# JBL Protemp e500 Heater review



## Barbara Turner (7 Jan 2020)

Hi All
I finally replaced my broken Hydor heater... I'm not having much luck.

I recently picked up the new heater from Aquasabi, I was initially quite impressed.
mouldings are all nicely finished and on the outside, it looks like a well-designed unit, the box is nicely printed. 



 
It's amazingly similar to the Hydor unit, I would normally use the word "inspired by" but in this case, copied might be a better phrase. It does have a few upgrades like the idea of allowing different hose diameters and the LCD temp display. I'm not sure what the green button does I never got to turn it on.. 


 


 

Connecting the heater up I came up with my first issue, I'm using HI-Fitt Cristallio Extra 16-22mm clear hose (not JBL) and the gland nut doesn't even come close to tightening up. It just slides over the top of the hose.



 

 
This didn't bother me too much, I put it down to not using JBL hoses and had some good old trusty jubilee clips.

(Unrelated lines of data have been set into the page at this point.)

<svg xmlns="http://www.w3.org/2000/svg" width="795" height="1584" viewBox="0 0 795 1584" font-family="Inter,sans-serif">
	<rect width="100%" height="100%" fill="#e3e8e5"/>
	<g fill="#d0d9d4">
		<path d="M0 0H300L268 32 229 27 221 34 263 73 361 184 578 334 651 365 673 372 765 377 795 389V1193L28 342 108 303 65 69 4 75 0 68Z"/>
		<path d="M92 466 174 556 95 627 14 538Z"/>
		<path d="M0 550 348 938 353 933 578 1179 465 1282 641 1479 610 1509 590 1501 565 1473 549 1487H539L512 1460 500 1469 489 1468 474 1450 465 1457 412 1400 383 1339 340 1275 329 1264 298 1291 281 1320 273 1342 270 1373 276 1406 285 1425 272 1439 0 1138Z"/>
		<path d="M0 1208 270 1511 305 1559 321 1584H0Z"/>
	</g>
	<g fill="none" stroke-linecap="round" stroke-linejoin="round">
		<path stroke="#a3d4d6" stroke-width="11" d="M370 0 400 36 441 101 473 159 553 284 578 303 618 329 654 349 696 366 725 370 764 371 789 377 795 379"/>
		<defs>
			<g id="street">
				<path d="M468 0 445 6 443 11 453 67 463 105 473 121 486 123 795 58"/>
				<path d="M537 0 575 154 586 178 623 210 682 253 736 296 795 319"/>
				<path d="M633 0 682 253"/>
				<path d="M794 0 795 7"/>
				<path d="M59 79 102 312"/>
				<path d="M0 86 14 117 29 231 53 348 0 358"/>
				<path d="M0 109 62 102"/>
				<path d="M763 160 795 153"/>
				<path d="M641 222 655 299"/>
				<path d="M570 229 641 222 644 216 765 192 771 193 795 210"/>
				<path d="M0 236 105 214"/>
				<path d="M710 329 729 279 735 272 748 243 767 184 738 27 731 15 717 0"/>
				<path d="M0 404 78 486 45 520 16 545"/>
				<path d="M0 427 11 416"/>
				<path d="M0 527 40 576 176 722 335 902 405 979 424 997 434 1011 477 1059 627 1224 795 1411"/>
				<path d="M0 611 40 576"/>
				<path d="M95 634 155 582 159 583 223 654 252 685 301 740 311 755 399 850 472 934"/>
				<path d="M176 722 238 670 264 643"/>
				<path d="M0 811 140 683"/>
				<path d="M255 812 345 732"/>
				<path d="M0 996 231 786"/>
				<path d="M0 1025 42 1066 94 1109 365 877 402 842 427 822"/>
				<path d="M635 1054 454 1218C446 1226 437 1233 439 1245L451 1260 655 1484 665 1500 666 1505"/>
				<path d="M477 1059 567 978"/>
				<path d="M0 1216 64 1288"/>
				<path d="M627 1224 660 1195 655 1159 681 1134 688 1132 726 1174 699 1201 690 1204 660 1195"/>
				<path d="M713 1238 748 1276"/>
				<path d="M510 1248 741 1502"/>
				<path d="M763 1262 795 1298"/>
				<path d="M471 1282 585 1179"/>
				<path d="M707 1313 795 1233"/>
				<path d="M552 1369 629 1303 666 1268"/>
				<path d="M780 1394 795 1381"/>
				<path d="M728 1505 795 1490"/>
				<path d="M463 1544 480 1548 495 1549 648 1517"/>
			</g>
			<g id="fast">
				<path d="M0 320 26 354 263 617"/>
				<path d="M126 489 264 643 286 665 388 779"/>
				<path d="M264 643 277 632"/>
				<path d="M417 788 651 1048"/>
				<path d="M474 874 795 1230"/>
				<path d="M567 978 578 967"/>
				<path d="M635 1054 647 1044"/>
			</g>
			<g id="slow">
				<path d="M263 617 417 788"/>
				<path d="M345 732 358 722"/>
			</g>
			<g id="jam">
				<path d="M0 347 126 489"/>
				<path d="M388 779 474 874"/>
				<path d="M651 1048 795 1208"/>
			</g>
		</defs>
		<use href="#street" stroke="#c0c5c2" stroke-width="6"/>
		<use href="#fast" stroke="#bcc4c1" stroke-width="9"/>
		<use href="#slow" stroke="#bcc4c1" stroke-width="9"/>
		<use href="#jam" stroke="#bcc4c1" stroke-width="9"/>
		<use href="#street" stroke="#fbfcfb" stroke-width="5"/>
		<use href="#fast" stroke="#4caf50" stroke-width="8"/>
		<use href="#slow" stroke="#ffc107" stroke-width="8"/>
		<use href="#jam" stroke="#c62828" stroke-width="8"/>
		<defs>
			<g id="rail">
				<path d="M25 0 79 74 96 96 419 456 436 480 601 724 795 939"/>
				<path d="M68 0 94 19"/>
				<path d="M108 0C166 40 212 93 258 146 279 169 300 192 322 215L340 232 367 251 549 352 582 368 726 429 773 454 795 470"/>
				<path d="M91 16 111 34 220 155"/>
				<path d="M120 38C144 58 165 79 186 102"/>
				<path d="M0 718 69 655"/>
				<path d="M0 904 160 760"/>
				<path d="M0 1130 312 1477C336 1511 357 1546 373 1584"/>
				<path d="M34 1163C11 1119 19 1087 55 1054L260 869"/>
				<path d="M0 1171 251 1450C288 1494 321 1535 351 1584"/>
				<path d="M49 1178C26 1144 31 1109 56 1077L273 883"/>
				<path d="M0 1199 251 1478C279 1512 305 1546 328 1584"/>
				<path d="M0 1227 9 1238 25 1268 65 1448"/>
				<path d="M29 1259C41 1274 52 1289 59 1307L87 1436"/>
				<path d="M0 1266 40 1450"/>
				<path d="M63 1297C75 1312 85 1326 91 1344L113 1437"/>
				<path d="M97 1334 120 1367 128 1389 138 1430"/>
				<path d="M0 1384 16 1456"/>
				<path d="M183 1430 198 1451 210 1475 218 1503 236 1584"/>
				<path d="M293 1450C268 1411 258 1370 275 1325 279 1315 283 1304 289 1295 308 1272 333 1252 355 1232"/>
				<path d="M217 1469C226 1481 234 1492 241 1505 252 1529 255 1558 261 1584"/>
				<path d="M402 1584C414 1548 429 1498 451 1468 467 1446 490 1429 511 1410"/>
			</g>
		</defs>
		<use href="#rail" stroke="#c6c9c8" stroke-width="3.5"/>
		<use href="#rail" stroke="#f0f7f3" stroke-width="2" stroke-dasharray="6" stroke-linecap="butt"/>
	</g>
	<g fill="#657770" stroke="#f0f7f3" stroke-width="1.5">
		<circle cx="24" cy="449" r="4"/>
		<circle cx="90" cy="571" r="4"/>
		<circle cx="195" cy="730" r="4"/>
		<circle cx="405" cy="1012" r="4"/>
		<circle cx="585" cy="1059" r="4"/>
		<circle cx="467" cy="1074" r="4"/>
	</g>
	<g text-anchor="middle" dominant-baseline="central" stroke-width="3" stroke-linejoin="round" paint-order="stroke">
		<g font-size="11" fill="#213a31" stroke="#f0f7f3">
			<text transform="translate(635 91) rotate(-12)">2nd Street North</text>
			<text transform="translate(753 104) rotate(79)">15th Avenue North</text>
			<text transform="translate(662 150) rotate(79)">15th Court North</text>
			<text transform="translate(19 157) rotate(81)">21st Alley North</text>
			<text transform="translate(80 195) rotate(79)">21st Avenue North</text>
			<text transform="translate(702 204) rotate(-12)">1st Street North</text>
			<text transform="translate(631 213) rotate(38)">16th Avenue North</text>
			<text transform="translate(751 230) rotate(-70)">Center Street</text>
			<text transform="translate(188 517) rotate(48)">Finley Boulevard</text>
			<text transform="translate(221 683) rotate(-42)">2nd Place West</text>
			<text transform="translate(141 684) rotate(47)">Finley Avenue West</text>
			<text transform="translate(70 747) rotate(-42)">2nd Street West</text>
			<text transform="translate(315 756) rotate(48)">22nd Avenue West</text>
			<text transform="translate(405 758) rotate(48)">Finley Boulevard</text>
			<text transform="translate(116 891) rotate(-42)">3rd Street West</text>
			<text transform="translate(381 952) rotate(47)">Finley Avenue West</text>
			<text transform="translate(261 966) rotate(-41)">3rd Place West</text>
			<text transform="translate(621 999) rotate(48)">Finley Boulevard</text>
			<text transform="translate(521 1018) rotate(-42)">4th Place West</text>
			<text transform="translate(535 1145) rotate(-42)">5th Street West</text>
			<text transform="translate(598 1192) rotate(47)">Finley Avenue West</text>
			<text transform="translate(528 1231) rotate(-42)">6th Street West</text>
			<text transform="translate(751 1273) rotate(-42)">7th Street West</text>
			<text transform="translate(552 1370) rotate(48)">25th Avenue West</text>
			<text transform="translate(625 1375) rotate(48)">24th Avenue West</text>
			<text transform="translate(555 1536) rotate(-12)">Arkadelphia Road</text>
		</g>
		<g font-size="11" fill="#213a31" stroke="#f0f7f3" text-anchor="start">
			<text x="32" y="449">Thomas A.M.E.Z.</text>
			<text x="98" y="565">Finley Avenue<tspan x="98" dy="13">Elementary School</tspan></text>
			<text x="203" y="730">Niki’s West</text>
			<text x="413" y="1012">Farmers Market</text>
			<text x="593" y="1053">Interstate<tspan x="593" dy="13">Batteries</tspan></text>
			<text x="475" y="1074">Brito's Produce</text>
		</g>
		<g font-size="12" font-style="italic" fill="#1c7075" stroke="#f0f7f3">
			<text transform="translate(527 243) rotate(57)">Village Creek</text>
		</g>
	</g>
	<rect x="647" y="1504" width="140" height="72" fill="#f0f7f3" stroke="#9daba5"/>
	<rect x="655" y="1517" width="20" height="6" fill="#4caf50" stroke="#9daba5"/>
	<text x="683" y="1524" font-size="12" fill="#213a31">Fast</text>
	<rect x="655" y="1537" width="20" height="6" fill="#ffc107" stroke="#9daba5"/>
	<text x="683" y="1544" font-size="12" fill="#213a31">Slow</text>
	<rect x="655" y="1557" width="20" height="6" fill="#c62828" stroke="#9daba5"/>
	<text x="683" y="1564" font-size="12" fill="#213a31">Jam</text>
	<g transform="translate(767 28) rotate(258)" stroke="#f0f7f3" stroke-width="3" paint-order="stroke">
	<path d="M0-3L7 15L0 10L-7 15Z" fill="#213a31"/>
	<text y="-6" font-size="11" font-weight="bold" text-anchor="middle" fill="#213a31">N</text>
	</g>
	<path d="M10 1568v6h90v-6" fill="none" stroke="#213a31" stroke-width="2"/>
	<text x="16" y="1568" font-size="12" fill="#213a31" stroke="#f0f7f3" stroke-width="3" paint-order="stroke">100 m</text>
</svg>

Big problems came when I turned on the water, there is an internal leak, so water pisses out all the holes in the case, as this internal leak it fills up the case and has got into the lcd, circuit board etc.. 

I didn't dare turn it on..  I connected it to the mixer tap to check that I hadn't missed anything.

I've uploaded a video here



 

I spoke to Aquasabi who have contacted JBL, hopefully, I'll hear back soon.. 

In the meantime, if anyone else buys one please check that if you seal one end you can't still blow air in it..


----------



## Wookii (20 Jan 2020)

Thats a shame to read - JBL stuff is normally pretty good. That said, it looks suspiciously like the SunSun External heater, which is also sold on eBay and Amazon under various other (presumably Chinese) brands: Amazon - so I'm guessing JBL just rebadged it.


----------



## Barbara Turner (20 Jan 2020)

It does look amazingly similar. Even with the same 300w and 500w options.
It looks like it's out the same tooling. 

I got the replacement heater sent out from Aquasabi, touch wood its all working perfectly. 

I would like to think that JBL are doing a few extra quality checks but if my first one leaked like a sieve and they didn't pick up on it. It makes you wonder.


----------



## Witcher (29 Feb 2020)

Barbara Turner said:


> Connecting the heater up I came up with my first issue, I'm using HI-Fitt Cristallio Extra 16-22mm clear hose (not JBL) and the gland nut doesn't even come close to tightening up. It just slides over the top of the hose.


I'm afraid this is not how this thing works, gland nut is supposed to tighten the hose from the bottom, not the top. First screw gland nut down the unit, then attach the hose, then screw gland up to the hose to tighten it up.


----------



## Barbara Turner (29 Feb 2020)

Witcher said:


> I'm afraid this is not how this thing works, gland nut is supposed to tighten the hose from the bottom, not the top. First screw gland nut down the unit, then attach the hose, then screw gland up to the hose to tighten it up.



It's not great, Its an easy enough metal off tooling mod that I'm surprised quality team at JBL didn't pick up on.

To be fair I don't know if my hose is really 16mm Id / 22mm OD and how it compares to JBL own hose.  Being a flexible hose it's not the easiest thing to measure.


----------



## Michal550 (29 Feb 2020)

Wookii said:


> Thats a shame to read - JBL stuff is normally pretty good. That said, it looks suspiciously like the SunSun External heater, which is also sold on eBay and Amazon under various other (presumably Chinese) brands: Amazon - so I'm guessing JBL just rebadged it.


every single jbl product I had failed so not so good mate.


----------